EN ET

Document Importer

Document Importer (Document Importer) provides API endpoints for adding, deleting and replacing JSON documents inside Elasticsearch indices.

Importing a document

Adding documents through the API is the easiest way to integrate existing datasets and systems with TEXTA Toolkit. However, for security reasons the users are only allowed to insert documents into indices which are already put inside their Project. API users should also be keenly aware that such indices would also need to be set up with a the proper schema to work with tools like Tagger and Tagger Groups, please refer to the Index API documentation.

Parameters

documents:

Collection of raw Elasticsearch documents. Each element in the list has following fields:

  1. “_id”: Under which id should Elasticsearch insert the document, without this Elasticsearch will generate one itself.

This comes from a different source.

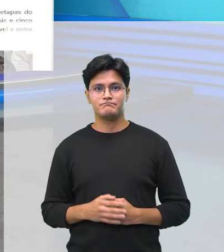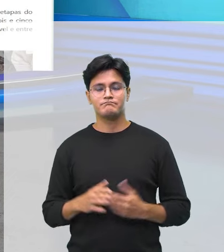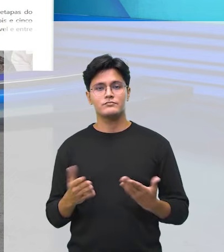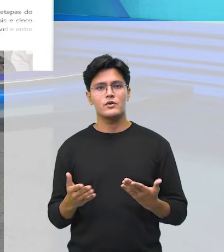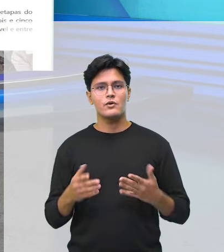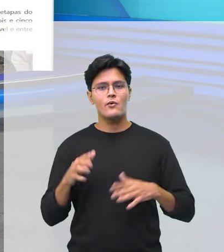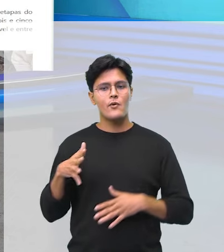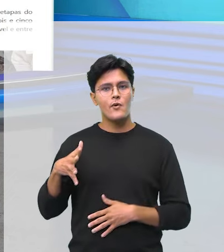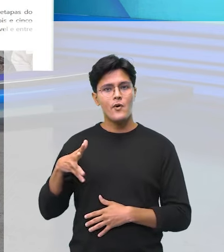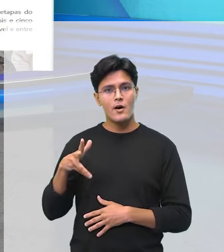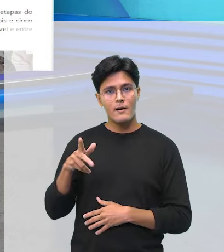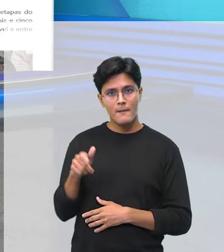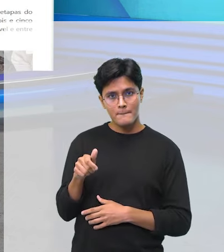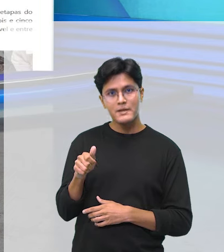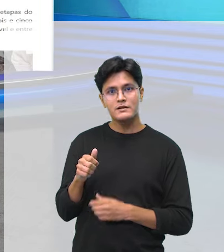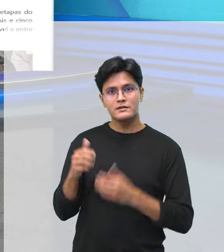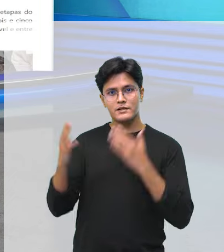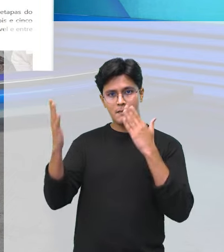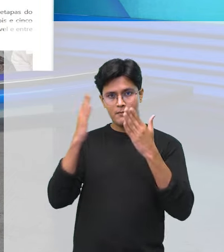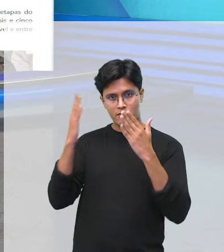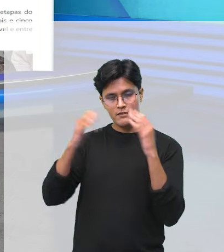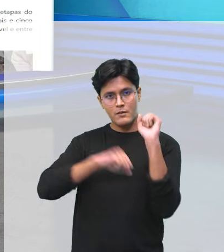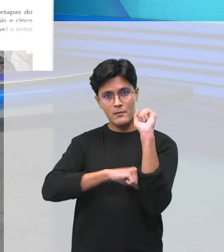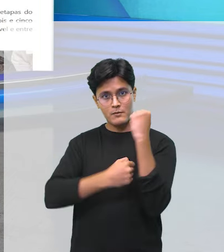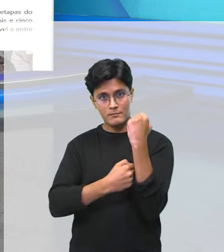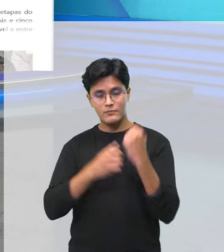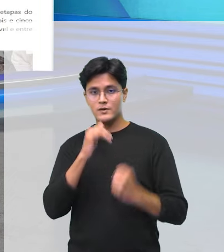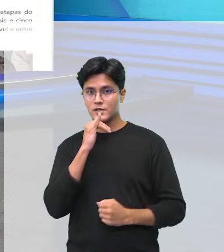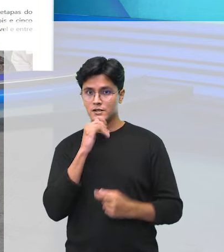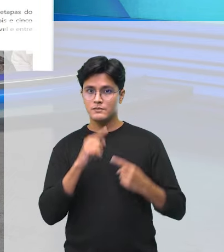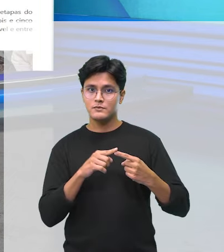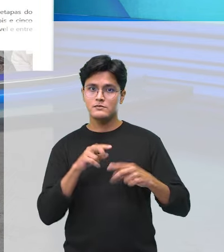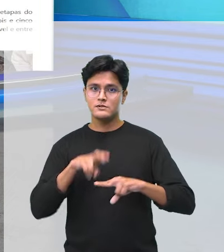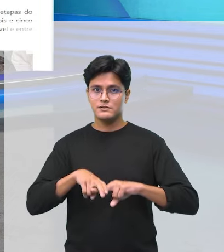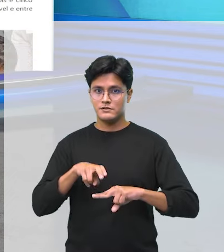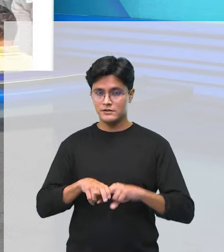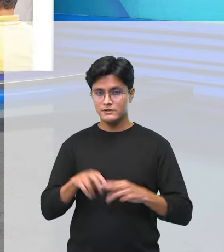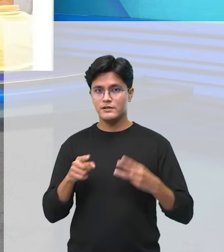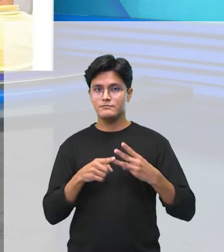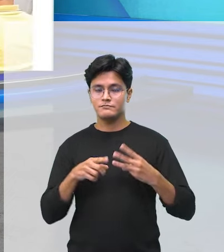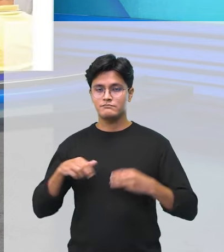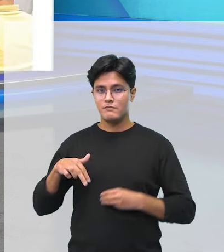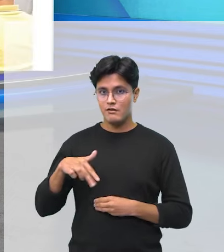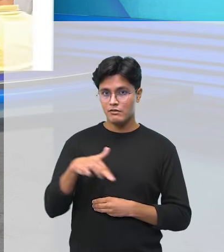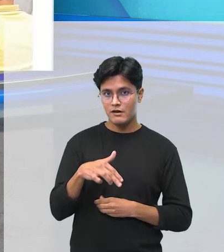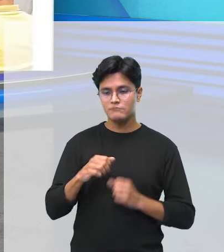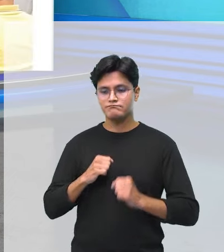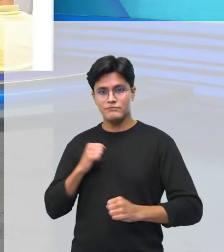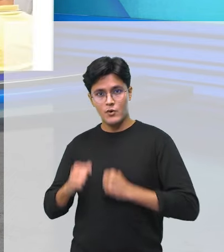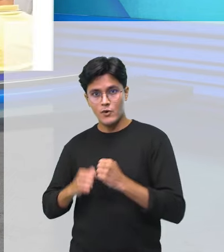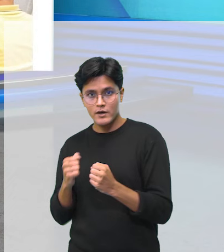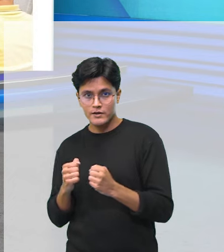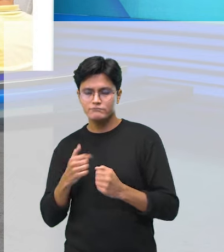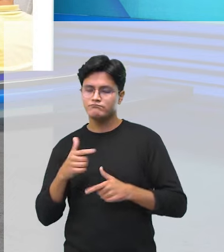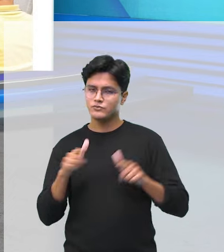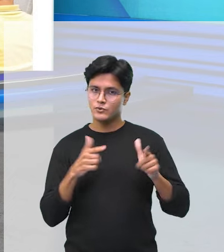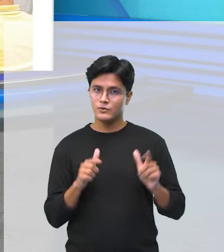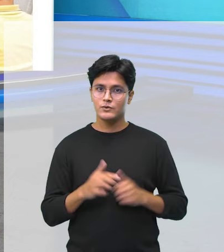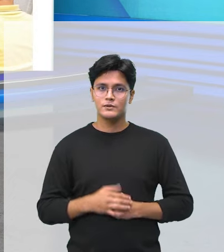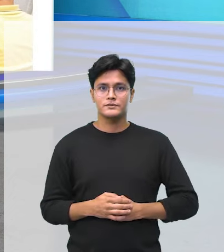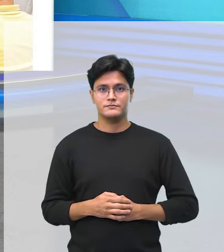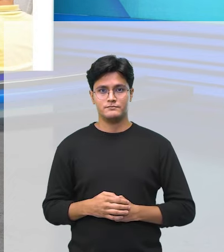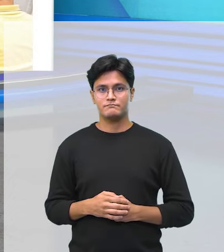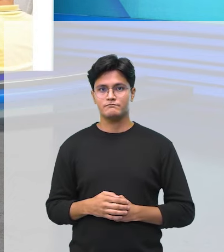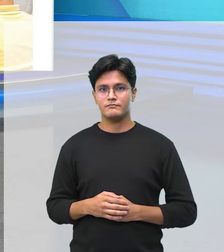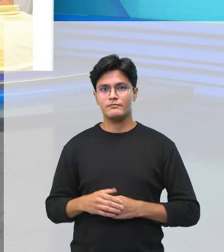habilidades psicomotoras estão o sentar, andar, correr, entre outras. A especialista destacou ainda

  2. “_index”: Under which already existing index should Elasticsearch insert the document. When the index field is missing, all the documents

will be sent to an index with the name format of: “texta-{DEPLOY_KEY}-import-project-{project_id}” where DEPLOY_KEY by default is “1”.

  1. “_type”: Specifies the doc_type for Elasticsearch documents, should be manually set to “_doc”, defaults to “_doc”.

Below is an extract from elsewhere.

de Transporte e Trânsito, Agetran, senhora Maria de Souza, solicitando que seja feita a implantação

  2. “_source”: Actual JSON content of the document. All documents should follow the same schema as conflicts will cause errors.

split_text_in_fields:

Specifies which text fields should be split into smaller pieces, defaults to a field with the name “text” if none is given. By default the texts are split at a 3000 character limit! Users who do not want to have their documents split should set this field to an empty list.

Note

If the documents do not have “_index” and “_type” field, the name of the index is generated automatically.

Examples

Endpoint: /projects/{project_pk}/elastic/documents/

Example with index name added automatically and no splitting:

curl -X POST "http://localhost:8000/api/v2/projects/1/elastic/documents/" \
-H "accept: application/json" \
-H "Content-Type: application/json" \
-H "Authorization: Token 8229898dccf960714a9fa22662b214005aa2b049" \
-d '{
      "documents": [{"_id": "3", "_source": {"hello": "general kenobi!"}}],
      "split_text_in_fields": []
    }'

Example with given index name and splitting:

curl -X POST "http://localhost:8000/api/v2/projects/1/elastic/documents/" \
-H "accept: application/json" \
-H "Content-Type: application/json" \
-H "Authorization: Token 8229898dccf960714a9fa22662b214005aa2b049" \
-d '{
      "documents": [{"_id": "30", "uuid": "aa15-ghh4-41af-af51", "_index": "texta_test_index", "_type": "texta_test_index", "_source": {"hello": "general kenobi! Here is a very long text that should be splitted", "date": "2015-01-01T12:10:30Z"}}],
      "split_text_in_fields": ["hello"]
    }'

Viewing a document

Endpoint: projects/{project_pk}/elastic/documents/{index_name}/{document_id}/

curl -X GET "http://localhost:8000/api/v2/projects/1/elastic/documents/texta_text_index/30/"

Deleting a document

Endpoint: projects/{project_pk}/elastic/documents/{index_name}/{document_id}/

curl -X DELETE "http://localhost:8000/api/v2/projects/1/elastic/documents/texta_text_index/30"

Updating split document

Parameters

id_field:

Which field to use as the ID marker to categorize split documents into a single entity.

id_value:

Value of the ID field by which you categorize split documents into a single entity.

text_field:

Specifies the name of the text field you wish to update.

content:

New content that the old one will be updated with.

Example

Endpoint: projects/{project_pk}/elastic/documents/{index_name}/update_split

Note

Lack of trailing “/” is important for this endpoint!

curl -X POST "http://localhost:8000/api/v2/projects/1/elastic/documents/texta_test_index/update_split" \
-H "accept: application/json" \
-H "Content-Type: application/json" \
-H "Authorization: Token 8229898dccf960714a9fa22662b214005aa2b049" \
-d '{
      "content": "general kenobi! Here is a very long text that should be splitted and now there is more text I forgot to add before and am replacing now",
      "text_field": "hello",
      "id_value": "uuid",
      "id_field": "aa15-ghh4-41af-af51"
    }'